La fin des citoyens assesseurs ?

Le rapport de Didier Boccon-Gibod et Xavier Salvat aura sonné le glas de l’expérimentation des citoyens assesseurs. De ce rapport, remis au garde des Sceaux le 28 février dernier, il ressort que le bénéfice de cette expérience très coûteuse est anecdotique, voire quasi inexistant pour les juridictions d’application des peines qui ont à connaître de questions très techniques juridiquement (V. AJ pénal 2013. 122).

Christiane Taubira a annoncé hier avoir signé l’arrêté qui mettra fin à cette expérimentation dans les juridictions des cours d’appel de Dijon et Toulouse à compter du 30 avril 2013 (V. communiqué de presse).

Cet arrêté qui sera probablement publié au JO du 20 mars ne fait pas pour autant disparaître toutes les dispositions du code de procédure pénale relatives aux citoyens assesseurs et aux formations de jugement concernées : seule une loi pourra abroger les dispositions présentes dans le code.

La loi du 10 août 2011 prévoyait une entrée en vigueur des dispositions relatives au citoyens assesseurs à titre exprimental entre le 1er janvier 2012 et le 1er janvier 2014 mais était muette sur la suite.

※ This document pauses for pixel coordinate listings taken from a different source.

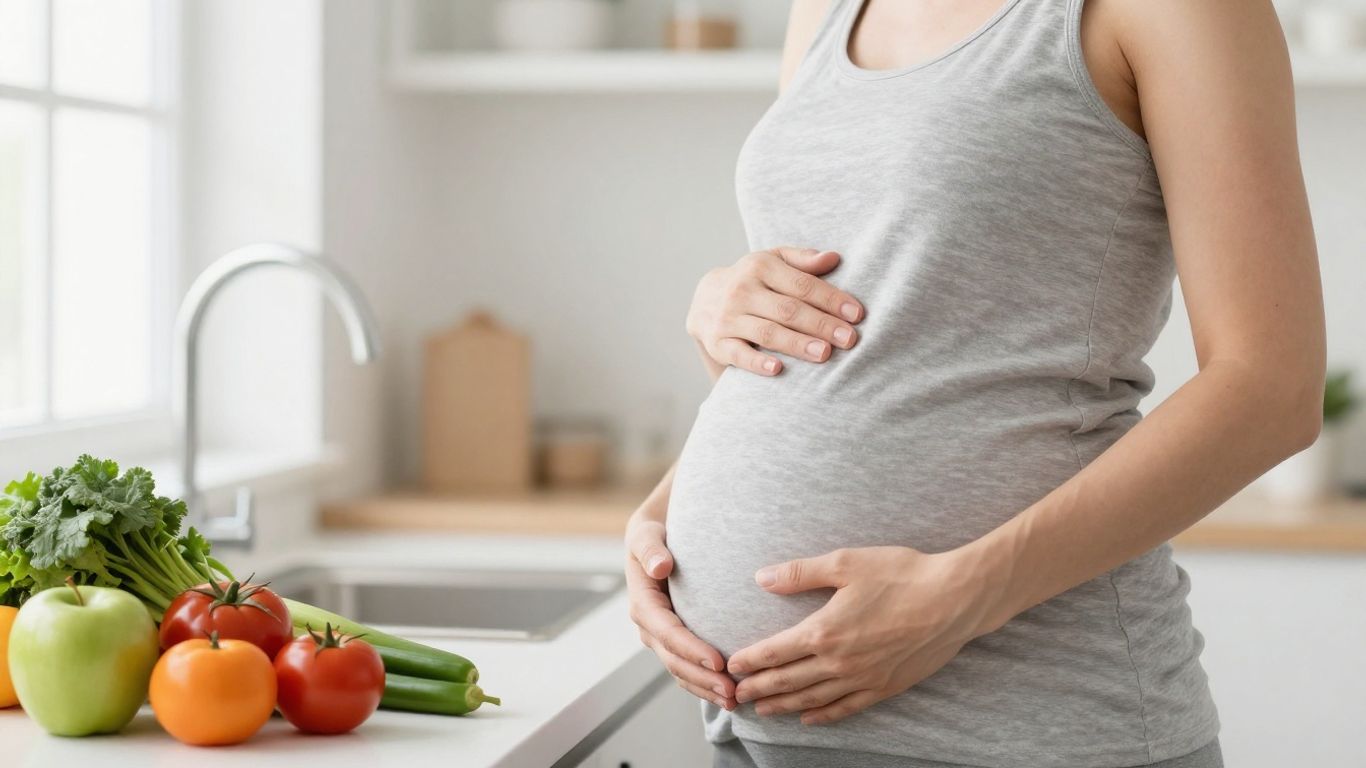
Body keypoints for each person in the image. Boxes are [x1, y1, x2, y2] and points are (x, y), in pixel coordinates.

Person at [624, 0, 1324, 766]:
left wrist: (960, 600)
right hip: (755, 725)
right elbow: (860, 335)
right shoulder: (826, 8)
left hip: (1025, 726)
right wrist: (668, 511)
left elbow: (1271, 389)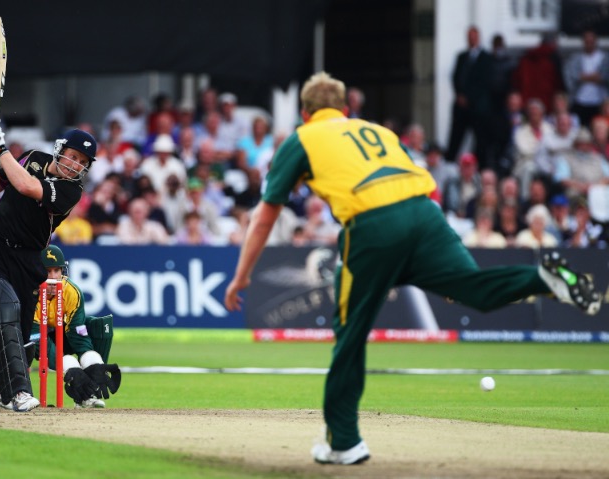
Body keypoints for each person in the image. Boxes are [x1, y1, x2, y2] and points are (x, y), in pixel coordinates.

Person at [223, 71, 602, 466]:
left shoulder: (303, 137)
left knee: (350, 334)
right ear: (346, 109)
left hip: (373, 224)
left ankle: (344, 442)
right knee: (473, 288)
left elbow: (264, 216)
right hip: (425, 215)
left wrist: (241, 276)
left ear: (305, 113)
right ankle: (542, 278)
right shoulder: (378, 131)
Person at [0, 122, 119, 412]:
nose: (75, 165)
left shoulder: (71, 191)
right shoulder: (33, 157)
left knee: (24, 340)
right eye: (73, 156)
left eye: (83, 162)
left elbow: (27, 186)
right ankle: (18, 393)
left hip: (28, 259)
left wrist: (0, 151)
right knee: (3, 305)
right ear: (60, 150)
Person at [30, 245, 119, 408]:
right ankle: (10, 391)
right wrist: (70, 366)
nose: (53, 277)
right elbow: (36, 335)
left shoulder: (71, 292)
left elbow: (77, 331)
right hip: (33, 336)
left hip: (59, 332)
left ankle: (87, 392)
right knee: (21, 341)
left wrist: (92, 362)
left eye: (56, 271)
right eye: (47, 271)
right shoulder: (30, 292)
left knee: (98, 327)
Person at [446, 25, 494, 168]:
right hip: (461, 108)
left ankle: (481, 169)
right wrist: (460, 95)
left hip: (477, 108)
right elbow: (455, 77)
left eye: (474, 36)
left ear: (478, 38)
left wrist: (470, 98)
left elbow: (485, 82)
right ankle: (449, 165)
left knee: (480, 141)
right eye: (469, 37)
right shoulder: (461, 57)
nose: (472, 39)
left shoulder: (486, 58)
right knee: (455, 139)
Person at [564, 29, 609, 127]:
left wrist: (584, 77)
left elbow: (604, 77)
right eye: (587, 41)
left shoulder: (604, 58)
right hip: (580, 100)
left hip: (600, 101)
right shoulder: (575, 59)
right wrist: (594, 77)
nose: (589, 44)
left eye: (591, 41)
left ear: (596, 41)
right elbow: (572, 76)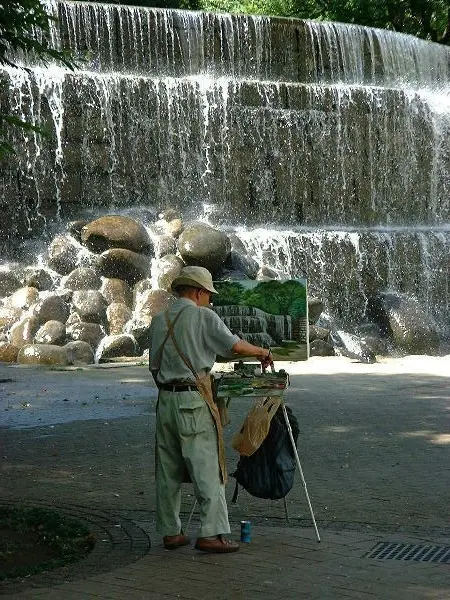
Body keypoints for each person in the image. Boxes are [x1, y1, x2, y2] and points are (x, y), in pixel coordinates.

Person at [148, 265, 273, 554]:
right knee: (208, 467)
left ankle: (171, 532)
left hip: (165, 401)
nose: (210, 300)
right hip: (193, 401)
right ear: (198, 291)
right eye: (209, 295)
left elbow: (154, 367)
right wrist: (262, 352)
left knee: (167, 470)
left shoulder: (159, 320)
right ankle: (211, 534)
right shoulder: (203, 316)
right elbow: (235, 347)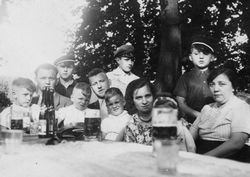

Si les dispositions présentes dans le code ne sont pas abrogées avant la date du 1er janvier 2014, normalement, au-delà de cette date, elles seront censées s’appliquer si l’on respecte la hierarchie des normes à moins que l’on ne puisse considérer que cette loi prévoyait dès son vote qu’elle n’avait pas vocation à s’appliquer au-delà du 1er janvier 2014 sans nouvelle intervention du législateur.

La procédure pénale gagnera en lisibilité si un projet de loi destiné à abroger ces dispositions est rapidement déposé.